== Segment start ==

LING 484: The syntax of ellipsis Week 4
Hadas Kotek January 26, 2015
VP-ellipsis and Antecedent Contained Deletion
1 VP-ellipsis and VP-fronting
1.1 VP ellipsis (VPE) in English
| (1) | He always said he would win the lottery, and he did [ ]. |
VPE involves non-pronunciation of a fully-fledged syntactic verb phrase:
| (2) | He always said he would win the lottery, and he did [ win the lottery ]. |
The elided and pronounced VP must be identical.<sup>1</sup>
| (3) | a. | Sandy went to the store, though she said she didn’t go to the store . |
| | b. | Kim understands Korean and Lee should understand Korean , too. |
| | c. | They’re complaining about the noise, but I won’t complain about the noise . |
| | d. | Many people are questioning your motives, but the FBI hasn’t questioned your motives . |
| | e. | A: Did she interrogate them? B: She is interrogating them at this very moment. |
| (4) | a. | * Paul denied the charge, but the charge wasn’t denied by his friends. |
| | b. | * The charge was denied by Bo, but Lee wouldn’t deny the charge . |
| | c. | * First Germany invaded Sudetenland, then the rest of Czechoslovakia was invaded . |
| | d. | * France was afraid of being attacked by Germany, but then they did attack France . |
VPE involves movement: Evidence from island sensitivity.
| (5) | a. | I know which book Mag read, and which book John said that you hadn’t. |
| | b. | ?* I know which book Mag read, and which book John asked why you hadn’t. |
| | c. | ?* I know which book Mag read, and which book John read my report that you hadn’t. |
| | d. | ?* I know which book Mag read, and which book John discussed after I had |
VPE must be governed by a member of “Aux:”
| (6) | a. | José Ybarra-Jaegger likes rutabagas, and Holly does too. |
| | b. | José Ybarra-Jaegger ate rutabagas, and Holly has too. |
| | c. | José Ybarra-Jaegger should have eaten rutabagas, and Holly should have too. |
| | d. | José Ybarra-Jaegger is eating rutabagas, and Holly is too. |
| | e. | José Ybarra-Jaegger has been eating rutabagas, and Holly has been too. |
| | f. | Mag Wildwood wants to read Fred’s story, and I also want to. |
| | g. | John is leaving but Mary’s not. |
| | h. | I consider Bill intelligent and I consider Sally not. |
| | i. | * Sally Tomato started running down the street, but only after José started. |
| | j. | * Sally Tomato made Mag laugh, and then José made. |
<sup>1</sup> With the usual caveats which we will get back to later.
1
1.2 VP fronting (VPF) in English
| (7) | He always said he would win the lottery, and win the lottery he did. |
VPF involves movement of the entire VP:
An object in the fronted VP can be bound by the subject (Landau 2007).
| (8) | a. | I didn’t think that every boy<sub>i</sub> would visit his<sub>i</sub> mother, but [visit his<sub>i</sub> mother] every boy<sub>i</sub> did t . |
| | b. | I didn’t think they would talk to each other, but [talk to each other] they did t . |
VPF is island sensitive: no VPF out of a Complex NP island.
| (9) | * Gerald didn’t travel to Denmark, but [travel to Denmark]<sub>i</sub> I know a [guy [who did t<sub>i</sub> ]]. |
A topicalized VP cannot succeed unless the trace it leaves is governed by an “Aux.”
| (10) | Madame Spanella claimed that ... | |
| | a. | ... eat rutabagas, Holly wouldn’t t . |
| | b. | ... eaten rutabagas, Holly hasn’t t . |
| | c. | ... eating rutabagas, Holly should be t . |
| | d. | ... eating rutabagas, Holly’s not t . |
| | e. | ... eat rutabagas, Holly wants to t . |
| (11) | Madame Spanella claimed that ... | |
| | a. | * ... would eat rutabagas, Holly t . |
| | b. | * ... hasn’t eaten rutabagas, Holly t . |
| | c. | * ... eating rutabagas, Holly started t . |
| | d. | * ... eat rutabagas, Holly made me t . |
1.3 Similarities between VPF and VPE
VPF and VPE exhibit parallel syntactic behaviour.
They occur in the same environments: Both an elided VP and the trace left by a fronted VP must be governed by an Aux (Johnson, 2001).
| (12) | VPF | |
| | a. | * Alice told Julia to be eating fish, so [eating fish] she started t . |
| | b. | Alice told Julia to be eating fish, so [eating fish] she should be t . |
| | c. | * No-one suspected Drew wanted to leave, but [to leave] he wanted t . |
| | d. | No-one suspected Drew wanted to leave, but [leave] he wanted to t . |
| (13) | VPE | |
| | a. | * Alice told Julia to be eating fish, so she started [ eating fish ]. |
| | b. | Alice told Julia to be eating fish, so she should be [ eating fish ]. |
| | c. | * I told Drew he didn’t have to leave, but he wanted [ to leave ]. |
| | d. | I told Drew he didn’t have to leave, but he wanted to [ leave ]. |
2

== Segment end ==

**Exercise**
The entries above are to be retyped exactly, with nothing left out.

**Task result**
LING 484: The syntax of ellipsis Week 4
Hadas Kotek January 26, 2015
VP-ellipsis and Antecedent Contained Deletion
1 VP-ellipsis and VP-fronting
1.1 VP ellipsis (VPE) in English
| (1) | He always said he would win the lottery, and he did [ ]. |
VPE involves non-pronunciation of a fully-fledged syntactic verb phrase:
| (2) | He always said he would win the lottery, and he did [ win the lottery ]. |
The elided and pronounced VP must be identical.<sup>1</sup>
| (3) | a. | Sandy went to the store, though she said she didn’t go to the store . |
| | b. | Kim understands Korean and Lee should understand Korean , too. |
| | c. | They’re complaining about the noise, but I won’t complain about the noise . |
| | d. | Many people are questioning your motives, but the FBI hasn’t questioned your motives . |
| | e. | A: Did she interrogate them? B: She is interrogating them at this very moment. |
| (4) | a. | * Paul denied the charge, but the charge wasn’t denied by his friends. |
| | b. | * The charge was denied by Bo, but Lee wouldn’t deny the charge . |
| | c. | * First Germany invaded Sudetenland, then the rest of Czechoslovakia was invaded . |
| | d. | * France was afraid of being attacked by Germany, but then they did attack France . |
VPE involves movement: Evidence from island sensitivity.
| (5) | a. | I know which book Mag read, and which book John said that you hadn’t. |
| | b. | ?* I know which book Mag read, and which book John asked why you hadn’t. |
| | c. | ?* I know which book Mag read, and which book John read my report that you hadn’t. |
| | d. | ?* I know which book Mag read, and which book John discussed after I had |
VPE must be governed by a member of “Aux:”
| (6) | a. | José Ybarra-Jaegger likes rutabagas, and Holly does too. |
| | b. | José Ybarra-Jaegger ate rutabagas, and Holly has too. |
| | c. | José Ybarra-Jaegger should have eaten rutabagas, and Holly should have too. |
| | d. | José Ybarra-Jaegger is eating rutabagas, and Holly is too. |
| | e. | José Ybarra-Jaegger has been eating rutabagas, and Holly has been too. |
| | f. | Mag Wildwood wants to read Fred’s story, and I also want to. |
| | g. | John is leaving but Mary’s not. |
| | h. | I consider Bill intelligent and I consider Sally not. |
| | i. | * Sally Tomato started running down the street, but only after José started. |
| | j. | * Sally Tomato made Mag laugh, and then José made. |
<sup>1</sup> With the usual caveats which we will get back to later.
1
1.2 VP fronting (VPF) in English
| (7) | He always said he would win the lottery, and win the lottery he did. |
VPF involves movement of the entire VP:
An object in the fronted VP can be bound by the subject (Landau 2007).
| (8) | a. | I didn’t think that every boy<sub>i</sub> would visit his<sub>i</sub> mother, but [visit his<sub>i</sub> mother] every boy<sub>i</sub> did t . |
| | b. | I didn’t think they would talk to each other, but [talk to each other] they did t . |
VPF is island sensitive: no VPF out of a Complex NP island.
| (9) | * Gerald didn’t travel to Denmark, but [travel to Denmark]<sub>i</sub> I know a [guy [who did t<sub>i</sub> ]]. |
A topicalized VP cannot succeed unless the trace it leaves is governed by an “Aux.”
| (10) | Madame Spanella claimed that ... | |
| | a. | ... eat rutabagas, Holly wouldn’t t . |
| | b. | ... eaten rutabagas, Holly hasn’t t . |
| | c. | ... eating rutabagas, Holly should be t . |
| | d. | ... eating rutabagas, Holly’s not t . |
| | e. | ... eat rutabagas, Holly wants to t . |
| (11) | Madame Spanella claimed that ... | |
| | a. | * ... would eat rutabagas, Holly t . |
| | b. | * ... hasn’t eaten rutabagas, Holly t . |
| | c. | * ... eating rutabagas, Holly started t . |
| | d. | * ... eat rutabagas, Holly made me t . |
1.3 Similarities between VPF and VPE
VPF and VPE exhibit parallel syntactic behaviour.
They occur in the same environments: Both an elided VP and the trace left by a fronted VP must be governed by an Aux (Johnson, 2001).
| (12) | VPF | |
| | a. | * Alice told Julia to be eating fish, so [eating fish] she started t . |
| | b. | Alice told Julia to be eating fish, so [eating fish] she should be t . |
| | c. | * No-one suspected Drew wanted to leave, but [to leave] he wanted t . |
| | d. | No-one suspected Drew wanted to leave, but [leave] he wanted to t . |
| (13) | VPE | |
| | a. | * Alice told Julia to be eating fish, so she started [ eating fish ]. |
| | b. | Alice told Julia to be eating fish, so she should be [ eating fish ]. |
| | c. | * I told Drew he didn’t have to leave, but he wanted [ to leave ]. |
| | d. | I told Drew he didn’t have to leave, but he wanted to [ leave ]. |
2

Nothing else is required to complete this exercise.